I call it comedy, as Jack Myers did in his Thursday, 2/9/06 Jack Myers Report. Here's what Myers wrote under the title "Carl Icahn Comedy Show:" "With Carl Icahn suggesting that Time Warner split itself into four independent operating companies, the investment community is even more critical and bemused than they were when Icahn hired Frank Biondi for a minimum $6 million dollar fee to front his increasingly scorned challenge to the leadership of CEO Richard Parsons."
In the 2/8/06 New York Times reporters Richard Siklos and Andrew Ross Sorkin called Icahn's press conference "theater" -- probably a gentler term than "comedy," but still slightly derisive, and justifiably so, I think. Siklos and Sorkin wrote: "In a display of grand corporate theater, Bruce Wasserstein and Carl C. Icahn shared a podium yesterday to step up their indictment of the management of Time Warner Inc. and argue their rationale for breaking the company into four separately traded public companies."
The Times story gives some details about the press conference, the Lazard Report, and some of Wasserstein's sarcastic remarks about Time Warner CEO Dick Parsons. But even less subtle and more skeptical of Icahn's effort to pressure Time Warner to make some moves to boost its stock price, was media reporter Geraldine Fabrikant's sidebar titled "For Time Warner Aspirant's Firm, a Rough Six Years." Fabrikant noted that Biondi had been fired from two straight jobs (chief executive at Universal Studios and chief executive of Viacom) and that the investment firm Waterview Investments, of which he has been managing partner, had lost 61 percent of its investors' money.
Fabrikant made the same point that Jack Myers did, but in a subtler and more detailed way--that Icahn's appointment of Frank Biondi to head a slate of directors that Icahn wants Time Warner shareholders to vote for is a huge joke that no one except Icahn, Wasserstein, and Biondi take seriously.
I'm surprised that Wasserstein has joined forces with Icahn, who has proven several times previously that he can't run companies he raids or takes over, and has approved putting Biondi, a notorious loser, in place as the front man. Wasserstein has done a good job in turning around several media companies he has purchased, including American Lawyer and New York magazine. His company, Lazard, also turned out an excellent, in-depth, if somewhat slanted, report about the failures of Time Warner management.
I didn't read the entire report, but I did read the section on AOL, where I used to be a Vice President from 1998-2002. I have tried to keep up on what's going on at AOL (I've blogged about AOL often) and was curious to see what the Lazard Report had to say about AOL. I was impressed with the depth of the report. Lazard put its collective fingers on the many reasons AOL has, essentially, been five years too late on every major decision it has made, except in streaming video for music and events, in which it has been a leader (my opinion, not Lazard's).

------------------------------------

CHALLENGE A | From the post about Icahn and Time Warner, quote everything from "The Times story" down to "its investors' money.".
The rows that follow have nothing to do with the text about Icahn and Time Warner.

------------------------------------

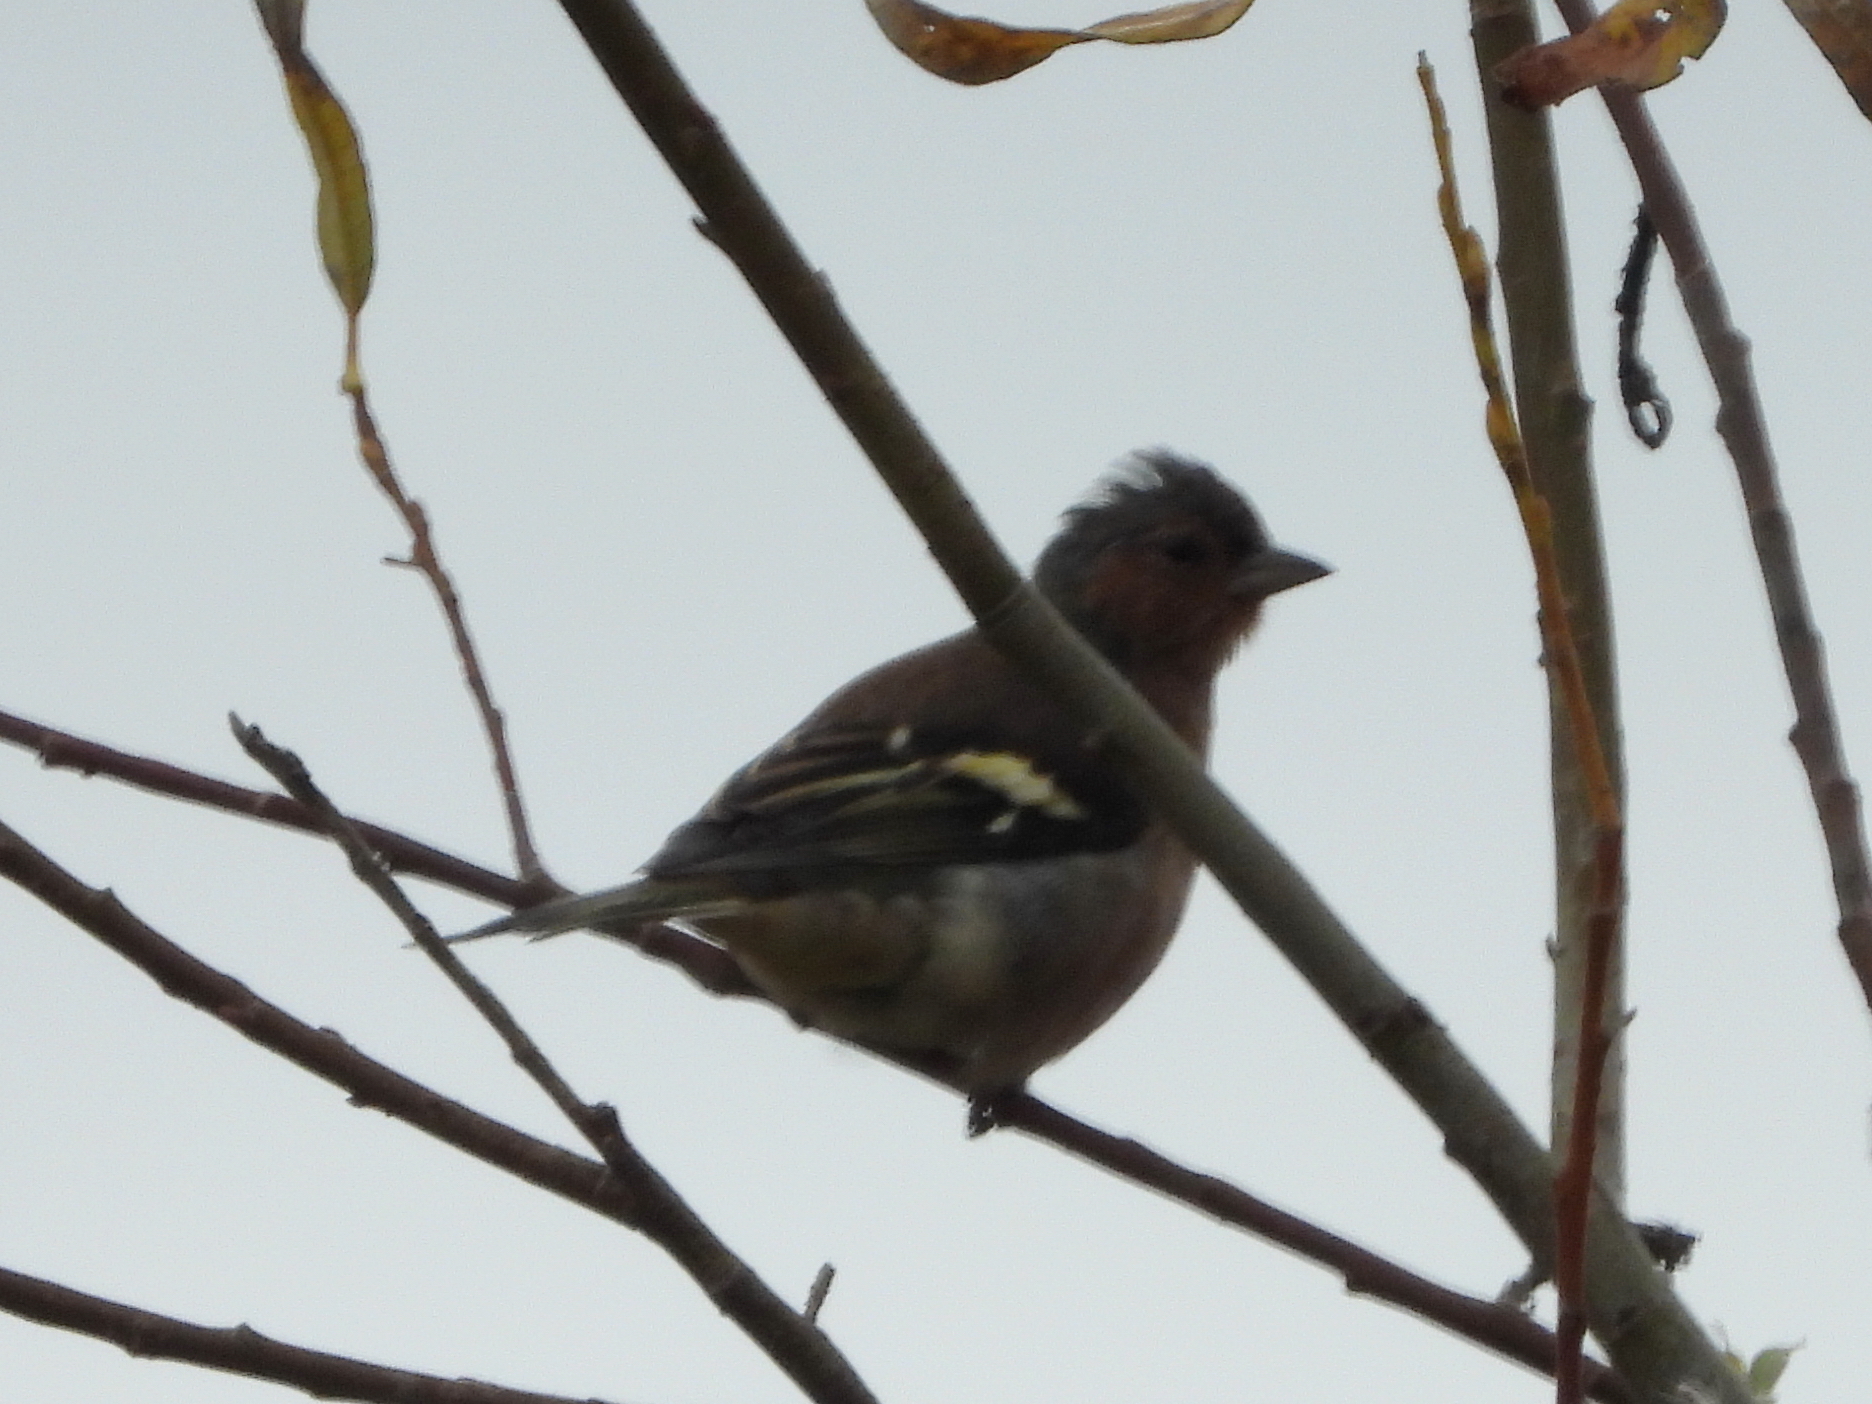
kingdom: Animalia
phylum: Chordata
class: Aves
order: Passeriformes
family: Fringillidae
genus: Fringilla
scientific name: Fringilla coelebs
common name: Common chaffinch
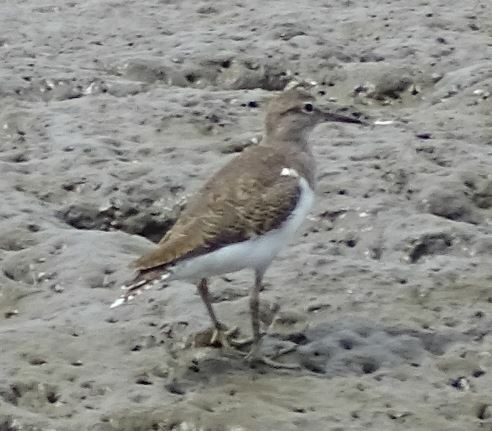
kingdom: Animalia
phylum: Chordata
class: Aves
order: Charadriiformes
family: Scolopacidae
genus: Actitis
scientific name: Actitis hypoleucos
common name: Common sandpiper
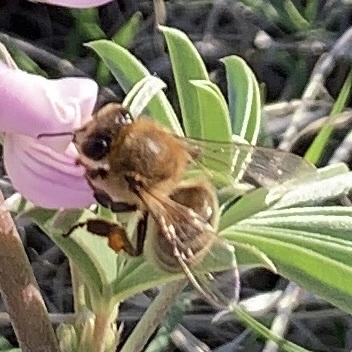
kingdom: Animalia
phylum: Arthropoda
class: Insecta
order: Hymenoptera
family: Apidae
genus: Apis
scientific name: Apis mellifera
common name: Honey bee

------------------------------------

CHALLENGE B | In the rows, take everything from the line containing "phylum: Arthropoda" down to the end of the rows, and switch "common name" to "everyday name". Give back only those lines, with nothing else changed.

FINAL ANSWER A |
The Times story gives some details about the press conference, the Lazard Report, and some of Wasserstein's sarcastic remarks about Time Warner CEO Dick Parsons. But even less subtle and more skeptical of Icahn's effort to pressure Time Warner to make some moves to boost its stock price, was media reporter Geraldine Fabrikant's sidebar titled "For Time Warner Aspirant's Firm, a Rough Six Years." Fabrikant noted that Biondi had been fired from two straight jobs (chief executive at Universal Studios and chief executive of Viacom) and that the investment firm Waterview Investments, of which he has been managing partner, had lost 61 percent of its investors' money.

FINAL ANSWER B |
phylum: Arthropoda
class: Insecta
order: Hymenoptera
family: Apidae
genus: Apis
scientific name: Apis mellifera
everyday name: Honey bee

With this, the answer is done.